A importância do bem-estar animal na suinocultura
O bem-estar animal evoluiu de uma questão meramente ética para um elemento estratégico fundamental na suinocultura brasileira. Com base em estudos científicos sobre fisiologia e comportamento, esse conceito visa proporcionar aos suínos a capacidade de expressar seus comportamentos naturais, garantindo assim sua saúde e reduzindo o estresse, o que resulta em uma melhoria significativa na produtividade, lucratividade e qualidade da carne.
Filipe Dalla Costa, coordenador técnico de Bem-Estar Animal da MSD Saúde Animal, destaca que “o bem-estar animal é uma combinação de gestão e ciência. É fundamental que a relação entre humanos e animais seja pautada pelo respeito, incorporando uma alimentação adequada, um ambiente confortável, boa saúde, liberdade para expressar comportamentos naturais e um estado mental saudável”.
Práticas efetivas de bem-estar nas granjas
No contexto da suinocultura, o bem-estar é promovido por meio de ações práticas que integram sanidade, manejo e tecnologia. As principais estratégias incluem:
- Tecnologia e inovação: Programas de vacinação sem o uso de agulhas, como o sistema IDAL, que diminui o estresse dos animais; Inteligência Artificial utilizada para monitorar sinais de fome, frio ou desconforto nos suínos, possibilitando intervenções precoces.

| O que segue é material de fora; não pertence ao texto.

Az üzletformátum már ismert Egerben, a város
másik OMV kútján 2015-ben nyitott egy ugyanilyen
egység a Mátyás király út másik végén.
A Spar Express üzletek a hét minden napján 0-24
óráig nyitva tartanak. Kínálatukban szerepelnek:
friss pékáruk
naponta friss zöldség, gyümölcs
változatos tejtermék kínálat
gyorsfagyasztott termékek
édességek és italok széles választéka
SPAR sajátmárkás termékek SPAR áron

- Enriquecimento ambiental: Uso de objetos e estímulos para evitar o tédio e comportamentos indesejados, como a mordedura de cauda; promover a gestação em grupo, o que favorece a socialização e fortalece o sistema imunológico.
- Ambiência e nutrição: Garantir conforto térmico adequado para cada fase da vida dos suínos, acesso constante a água potável e uma alimentação balanceada, além de espaço suficiente para que os animais possam se movimentar livremente, evitando a superlotação.

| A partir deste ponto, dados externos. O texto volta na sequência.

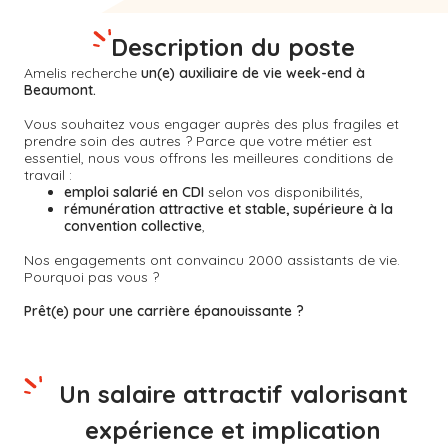
Description du poste
Amelis recherche
un(e) auxiliaire de vie week-end à
Beaumont.
Vous souhaitez vous engager auprès des plus fragiles et
prendre soin des autres ? Parce que votre métier est
essentiel, nous vous offrons les meilleures conditions de
travail :
emploi salarié en CDI
selon vos disponibilités,
rémunération attractive et stable, supérieure à la
convention collective
,
Nos engagements ont convaincu 2000 assistants de vie.
Pourquoi pas vous ?
Prêt(e) pour une carrière épanouissante ?
Un salaire attractif valorisant
expérience et implication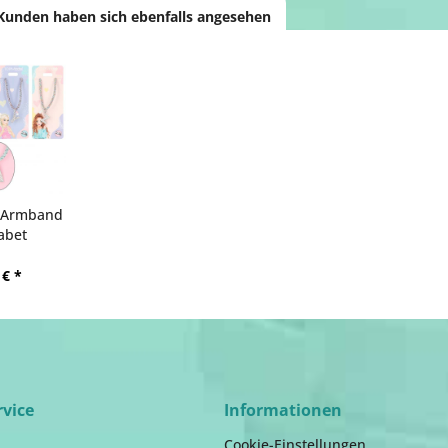
Kunden haben sich ebenfalls angesehen
 Armband
abet
 € *
rvice
Informationen
Cookie-Einstellungen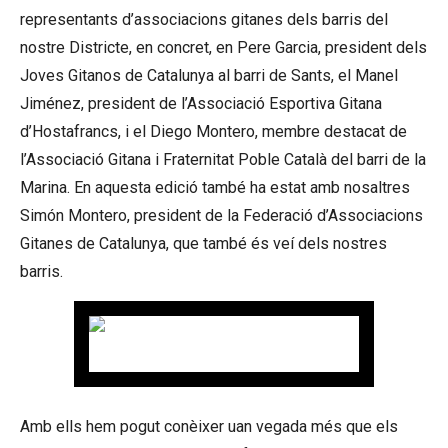
representants d’associacions gitanes dels barris del
nostre Districte, en concret, en Pere Garcia, president dels
Joves Gitanos de Catalunya al barri de Sants, el Manel
Jiménez, president de l’Associació Esportiva Gitana
d’Hostafrancs, i el Diego Montero, membre destacat de
l’Associació Gitana i Fraternitat Poble Català del barri de la
Marina. En aquesta edició també ha estat amb nosaltres
Simón Montero, president de la Federació d’Associacions
Gitanes de Catalunya, que també és veí dels nostres
barris.
Amb ells hem pogut conèixer uan vegada més que els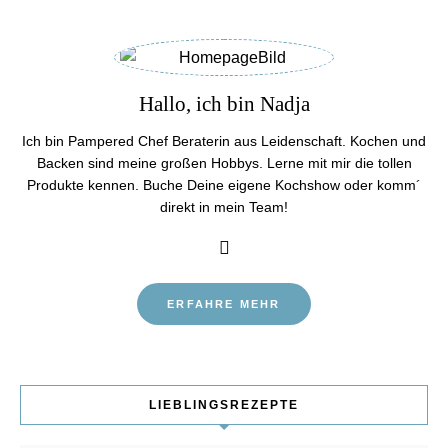
Hallo, ich bin Nadja
Ich bin Pampered Chef Beraterin aus Leidenschaft. Kochen und
Backen sind meine großen Hobbys. Lerne mit mir die tollen
Produkte kennen. Buche Deine eigene Kochshow oder komm´
direkt in mein Team!
ERFAHRE MEHR
LIEBLINGSREZEPTE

- Manejo racional: Conduzir os grupos de maneira calma, evitando gritos e realizando as atividades nos horários mais frescos; manter uma infraestrutura de maternidade que proteja os leitões e permita que as porcas se movimentem com facilidade.
De acordo com Filipe, “o bem-estar animal é crucial para a sustentabilidade dos sistemas produtivos e para atender a uma demanda crescente dos consumidores por produtos éticos e de qualidade”.
Como o estresse afeta a qualidade da carne
O estresse nos suínos é um fator determinante para a qualidade da carne, pois pode influenciar diretamente seu sabor e textura. Animais estressados liberam hormônios como cortisol e adrenalina, o que altera o pH da carne após o abate, impactando na sua suculência, cor e consistência.
“Ao adotar práticas que priorizam o bem-estar, garantimos um produto final mais suculento, nutritivo e seguro, desde a granja até a mesa dos consumidores”, afirma Filipe Dalla Costa.
Integração entre produtividade, ética e sustentabilidade
Além de elevar a qualidade do produto final, as iniciativas focadas no bem-estar animal trazem benefícios como:
- Redução das taxas de mortalidade e perdas;
- Capacitação dos manejadores para práticas éticas e eficientes;
- Harmonia entre pessoas, animais e o meio ambiente, reforçando a sustentabilidade da produção.
Para garantir a eficácia desses processos, o setor se utiliza de certificações como a Certificação em Bem-Estar Único – Missão de Cuidar, auditada pela QIMA/WQS, que avalia mais de 150 critérios científicos, incluindo saúde animal, humana e proteção ambiental.
Conclusão
A suinocultura brasileira demonstra que o respeito aos animais, aliado à inovação tecnológica e a um manejo humanizado, não só atende às demandas de um consumidor mais consciente, como também amplia a produtividade, reduz perdas e melhora a qualidade da carne, assegurando a competitividade do setor no mercado global.